Update vignettes/datatable-benchmarking.Rmd

jangorecki · MichaelChirico · web-flow · commit 5b5b4bf60c63 · 2025-08-27T20:57:55.000+06:00
Co-authored-by: Michael Chirico &lt;chiricom@google.com&gt;
diff --git a/vignettes/datatable-benchmarking.Rmd b/vignettes/datatable-benchmarking.Rmd
@@ -27,7 +27,7 @@ This document is meant to guide on measuring performance of `data.table`. Single
 
 ## General suggestions
 
-Lets assume you are measuring particular process. It is blazingly fast, it takes only microseonds to evalute.
+Let's assume you are measuring a particular process. It is blazingly fast, taking only microseconds to evaluate.
 What does it mean and how to approach such measurements?

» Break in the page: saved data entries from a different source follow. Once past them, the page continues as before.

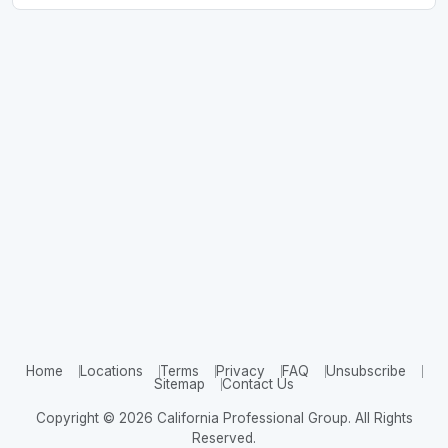
Home
Locations
Terms
Privacy
FAQ
Unsubscribe
Sitemap
Contact Us
Copyright © 2026 California Professional Group. All Rights
Reserved.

 The smaller time measurements are, the relatively bigger call overhead is. Call overhead can be perceived as a noise in measurement due by method dispatch, package/class initialization, low level object constructors, etc. As a result you naturally may want to measure timing many times and take the average to deal with the noise. This is valid approach, but the magnitude of timing is much more important. What will be the impact of extra 5, or lets say 5000 microseconds if writing results to target environment/format takes a minute? 1 second is 1 000 000 microseconds. Does the microseconds, or even miliseconds makes any difference? There are cases where it makes difference, for example when you call a function for every row, then you definitely should care about micro timings. The point is that in most user's benchmarks it won't make difference. Most of common R functions are vectorized, thus you are not calling them for every row. If something is blazingly fast for your data and use case then perhaps you may not have to worry about performance and benchmarks. Unless you want to scale your process, then you should worry because if something is blazingly fast today it might not be that fast tomorrow, just because your process will receive more data on input. In consequence you should confirm that your process will scale.
 There are multiple dimensions that you should consider when examining scaling of your process.